What is asked
Copy the lines below character for character, leaving out the pictures.

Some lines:
****
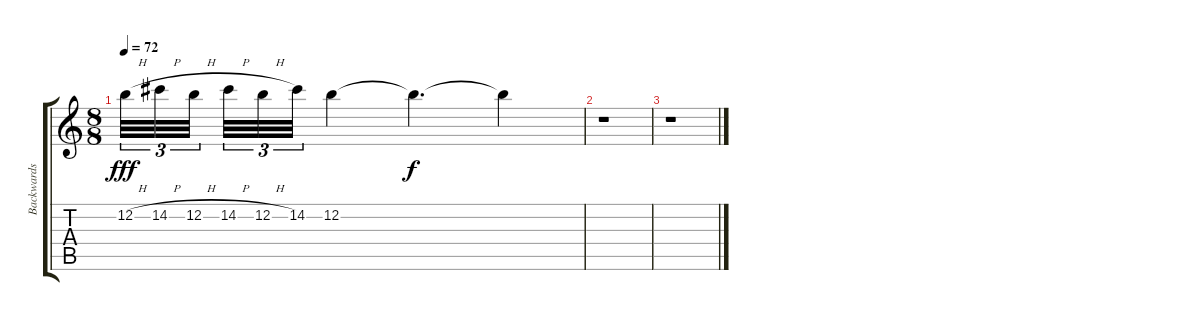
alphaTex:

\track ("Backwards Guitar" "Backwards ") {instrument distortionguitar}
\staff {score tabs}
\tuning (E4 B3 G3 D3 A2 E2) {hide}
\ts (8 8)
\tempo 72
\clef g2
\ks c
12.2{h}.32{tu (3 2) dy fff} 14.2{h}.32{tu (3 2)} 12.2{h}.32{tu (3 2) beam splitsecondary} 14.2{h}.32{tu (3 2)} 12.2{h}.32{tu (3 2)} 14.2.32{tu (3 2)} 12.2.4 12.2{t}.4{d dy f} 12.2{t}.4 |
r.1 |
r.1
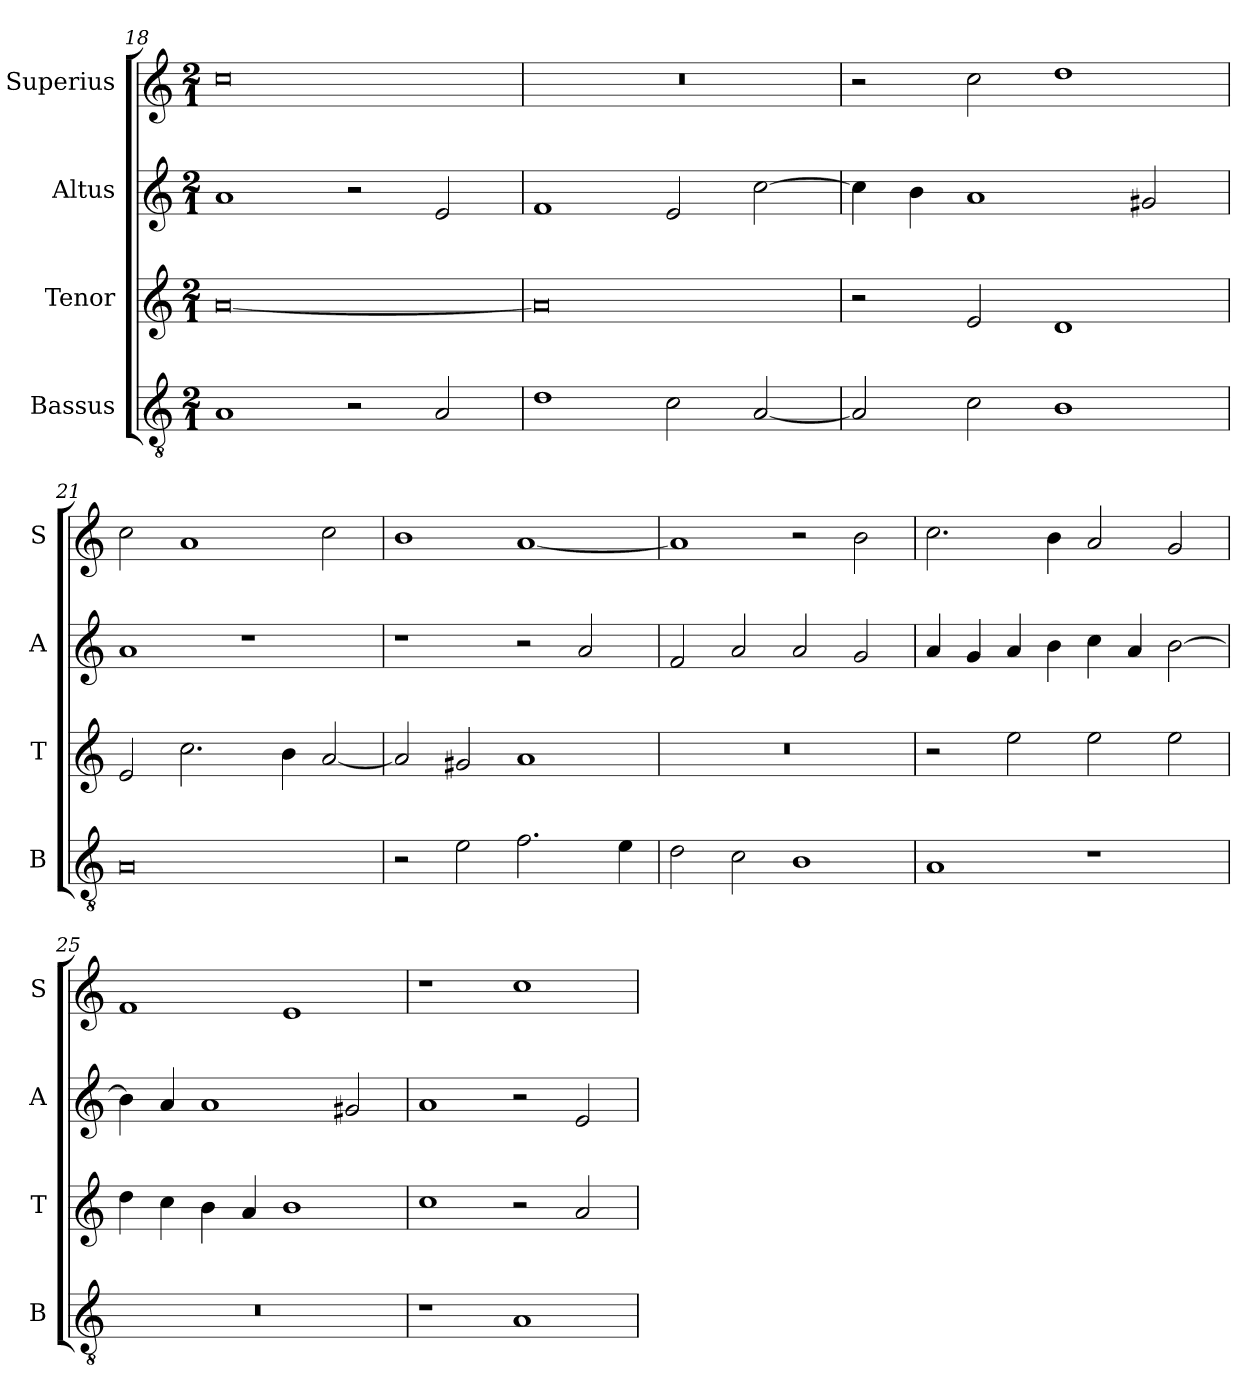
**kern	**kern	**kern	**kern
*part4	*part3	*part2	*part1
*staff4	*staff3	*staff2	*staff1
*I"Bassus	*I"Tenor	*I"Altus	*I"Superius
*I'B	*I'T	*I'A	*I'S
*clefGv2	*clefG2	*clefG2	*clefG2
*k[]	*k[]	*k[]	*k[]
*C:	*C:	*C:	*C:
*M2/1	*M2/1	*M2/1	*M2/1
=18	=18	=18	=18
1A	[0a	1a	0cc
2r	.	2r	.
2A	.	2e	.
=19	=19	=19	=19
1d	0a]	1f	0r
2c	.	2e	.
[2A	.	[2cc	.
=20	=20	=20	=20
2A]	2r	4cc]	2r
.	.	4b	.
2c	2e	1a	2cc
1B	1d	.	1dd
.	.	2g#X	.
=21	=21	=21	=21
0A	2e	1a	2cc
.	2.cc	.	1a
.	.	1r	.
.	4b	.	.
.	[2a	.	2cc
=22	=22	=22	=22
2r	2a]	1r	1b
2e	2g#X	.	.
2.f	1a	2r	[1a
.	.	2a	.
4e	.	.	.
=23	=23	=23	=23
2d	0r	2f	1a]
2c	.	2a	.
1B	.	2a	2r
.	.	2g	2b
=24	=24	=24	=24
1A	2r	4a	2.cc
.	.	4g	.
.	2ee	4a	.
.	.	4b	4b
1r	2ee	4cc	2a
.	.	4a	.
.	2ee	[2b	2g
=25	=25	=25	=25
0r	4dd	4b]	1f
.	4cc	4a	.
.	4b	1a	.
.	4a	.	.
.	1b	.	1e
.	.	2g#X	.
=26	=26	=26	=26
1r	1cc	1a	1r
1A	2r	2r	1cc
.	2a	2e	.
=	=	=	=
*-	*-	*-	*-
****
Solution for this exercise
alphaTex:

\track ("Backwards Guitar" "Backwards ") {instrument distortionguitar}
\staff {score tabs}
\tuning (E4 B3 G3 D3 A2 E2) {hide}
\ts (8 8)
\tempo 72
\clef g2
\ks c
12.2{h}.32{tu (3 2) dy fff} 14.2{h}.32{tu (3 2)} 12.2{h}.32{tu (3 2) beam splitsecondary} 14.2{h}.32{tu (3 2)} 12.2{h}.32{tu (3 2)} 14.2.32{tu (3 2)} 12.2.4 12.2{t}.4{d dy f} 12.2{t}.4 |
r.1 |
r.1
**kern	**kern	**kern	**kern
*part4	*part3	*part2	*part1
*staff4	*staff3	*staff2	*staff1
*I"Bassus	*I"Tenor	*I"Altus	*I"Superius
*I'B	*I'T	*I'A	*I'S
*clefGv2	*clefG2	*clefG2	*clefG2
*k[]	*k[]	*k[]	*k[]
*C:	*C:	*C:	*C:
*M2/1	*M2/1	*M2/1	*M2/1
=18	=18	=18	=18
1A	[0a	1a	0cc
2r	.	2r	.
2A	.	2e	.
=19	=19	=19	=19
1d	0a]	1f	0r
2c	.	2e	.
[2A	.	[2cc	.
=20	=20	=20	=20
2A]	2r	4cc]	2r
.	.	4b	.
2c	2e	1a	2cc
1B	1d	.	1dd
.	.	2g#X	.
=21	=21	=21	=21
0A	2e	1a	2cc
.	2.cc	.	1a
.	.	1r	.
.	4b	.	.
.	[2a	.	2cc
=22	=22	=22	=22
2r	2a]	1r	1b
2e	2g#X	.	.
2.f	1a	2r	[1a
.	.	2a	.
4e	.	.	.
=23	=23	=23	=23
2d	0r	2f	1a]
2c	.	2a	.
1B	.	2a	2r
.	.	2g	2b
=24	=24	=24	=24
1A	2r	4a	2.cc
.	.	4g	.
.	2ee	4a	.
.	.	4b	4b
1r	2ee	4cc	2a
.	.	4a	.
.	2ee	[2b	2g
=25	=25	=25	=25
0r	4dd	4b]	1f
.	4cc	4a	.
.	4b	1a	.
.	4a	.	.
.	1b	.	1e
.	.	2g#X	.
=26	=26	=26	=26
1r	1cc	1a	1r
1A	2r	2r	1cc
.	2a	2e	.
=	=	=	=
*-	*-	*-	*-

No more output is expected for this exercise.